Surgery: How Much of the Stomach Should Be Cut Out?

  • Share
  • Read Later

(2 of 3)

Problem of Choice. Not until 1943 was a more elegant and rational attack on ulcers adopted. Since the stomach-wall cells are activated by the vagus nerves (which explains why stress or emotional upsets can trigger the ulcer process), Chicago's Dr. Lester R. Dragstedt figured that cutting the vagus nerves would cut down the acid output. His operation, "vagotomy," is not as simple as it sounds: surgeons often have difficulty finding and cutting all the nerve fibers in the bunch. And by itself, vagotomy is not consistently effective. So vagotomy has been combined with hemigastrectomy (second diagram), and also with the older operation of gastroenterostomy (third diagram), in which nothing is cut out but the stomach is opened directly into the small bowel.

The latest advance in ulcer surgery is still simpler, less mutilating, and therefore "more elegant" by Dr. Moore's definition. This consists of "pyloroplasty," or widening the gate valve between stomach and duodenum by slitting its muscular ring, or "sphincter" (fourth diagram). The tissue is stretched, then the slit is closed at right angles. Such operations (there are several variants) had been around since 1886, but not until 1947 did Dr. Joseph Weinberg of the Long Beach (Calif.) VA Hospital try the promising combination of vagotomy and pyloroplasty. A vagotomy by itself tends to make the stomach flaccid so that it does not empty fast enough; opening its outlet comes close to restoring nature's timing. This approach appeals to such surgeons as Dr. Moore because it is the least mutilating of the available approaches, and a more drastic operation can still be done later if necessary.

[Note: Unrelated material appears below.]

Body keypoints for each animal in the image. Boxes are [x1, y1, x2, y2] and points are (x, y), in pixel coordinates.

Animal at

But opinion is not unanimous, even in Boston. Dr. Marshall K. Bartlett of Massachusetts General Hospital told the Boston Surgical Society that with several satisfactory operations available, the surgeon's biggest problem is to choose the right one for each patient. He compared the various operations by their results in terms of death rate, recurrence rate and prevalence of the distressing "dumping syndrome." Dr. Bartlett's most definite conclusion was that old-fashioned subtotal gastrectomy carries too great a risk to be considered for most patients, though it may still be the best in special cases.

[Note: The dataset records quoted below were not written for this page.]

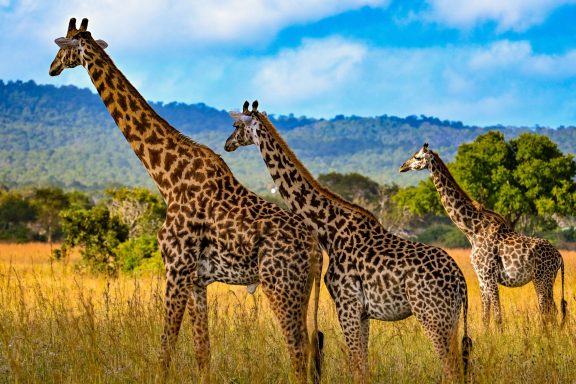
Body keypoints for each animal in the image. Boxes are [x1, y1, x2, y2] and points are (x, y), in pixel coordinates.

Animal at [49, 18, 324, 384]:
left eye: (62, 47)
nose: (51, 69)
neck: (167, 177)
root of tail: (316, 248)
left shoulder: (176, 266)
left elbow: (166, 348)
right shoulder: (196, 278)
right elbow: (202, 352)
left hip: (280, 285)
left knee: (298, 349)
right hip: (301, 290)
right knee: (311, 346)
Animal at [225, 100, 472, 382]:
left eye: (236, 125)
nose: (227, 144)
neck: (329, 231)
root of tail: (461, 282)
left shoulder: (347, 304)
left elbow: (355, 365)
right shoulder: (362, 312)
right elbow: (362, 365)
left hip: (432, 316)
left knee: (451, 368)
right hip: (450, 319)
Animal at [400, 142, 568, 328]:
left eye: (417, 157)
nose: (402, 167)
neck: (472, 230)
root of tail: (559, 256)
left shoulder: (489, 275)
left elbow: (497, 315)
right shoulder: (481, 277)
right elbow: (485, 317)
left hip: (542, 279)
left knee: (548, 310)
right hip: (546, 279)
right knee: (552, 310)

Dr. Bartlett pays more attention than many other experts to the antrum, the lower part of the stomach's rear wall, which partly controls the output of acids. But the antrum also seems to ex ert a balancing effect, and Dr. Bartlett's M.G.H. team has had good results from a vagotomy combined with removal of about half the stomach but leaving a small part of the antrum intact.

At New York's Downstate Medical Center, Dr. John Madden reviewed the cases of 554 patients who have had various operations or combinations of them at St. Clare's Hospital, and reached a surprising conclusion: the best operation for most patients is "antrectomy" —removal of 35% to 40% of the stomach and hooking the remainder to the duodenum. Dr. Madden dismissed vagotomy alone as unsatisfactory, and gave the Weinberg operation a low rating because too often it fails to effect a cure.